I'll agree that my reading tastes also cycle with my moods, how things are going in my life, and the state of the world in general. I've been reading a lot more upbeat, positive stuff, or romance, sine the economy tanked. Oddly, I am getting rather bunt out on the paranormal romance (there's a lot of world-ending stuff in many of them, so that may be it) - I may have to turn to science fiction based romance or something.

Date: 2010-11-11 09:10 pm (UTC)
From: [identity profile] aldersprig.livejournal.com
Lyrics: http://www.lyricsera.com/604950-lyric-THE+BAND+PERRY-If+I+Die+Young.html

I don't get it, but I think there's a certain romance to funerals, weddings and funerals and never growing old.

Date: 2010-11-11 09:53 pm (UTC)
eseme: (Default)
From: [personal profile] eseme
I also don't get it. But yes, it does seem to be popular.
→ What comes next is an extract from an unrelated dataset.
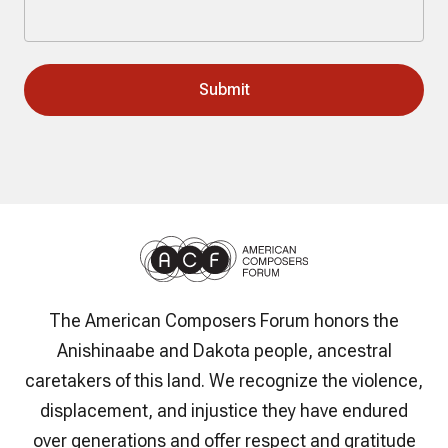
The American Composers Forum honors the
Anishinaabe and Dakota people, ancestral
caretakers of this land. We recognize the violence,
displacement, and injustice they have endured
over generations and offer respect and gratitude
Date: 2010-11-12 12:50 am (UTC)
From: [identity profile] attilathepbnun.livejournal.com
Actually, there are a few Lurlene McDaniel books where the main characters do get to survive! Though it's true that someone usually dies ... I think those sorts of books are so popular because of the my-life-isn't-so-bad phenomenon ---'I may have a rotten life but at least I'm not dying of leukemia-murdered by a serial killer/etc.
That said, I much prefer happy endings, myself

Date: 2010-11-12 12:52 am (UTC)
eseme: (Default)
From: [personal profile] eseme
Thanks! That's good to know. The last library I worked had had a bunch of them, and from what I could tell, they all had romance ending in death.

And I can see the "at least it's not me" thinking.

Date: 2010-11-12 08:54 am (UTC)
From: [identity profile] keristor.livejournal.com
It's not a new thing, a lot of Victorian literature had a similar thing. There was (and possibly still is) a feeling that "true love" is never consummated and is made more 'pure' by one of them dying (for that matter, look at Romeo and Juliet, who were held up as an ideal of 'romantic' love for dying rather than as blithering idiots for not running away and saying to hell with their families). I was certainly exposed to that as a teenager in England in the early 70s, that the 'purest' love is unrequited preferably by causes out of anyone's control (like death).

It may also be connected with the fashion for "teenage angst[1]" and the 'goth' culture which seems to glorify being miserable.

[1] Interestingly, the German meaning of 'angst' is 'fear', rather than the now-common English one of depression, despair, being miserable, etc.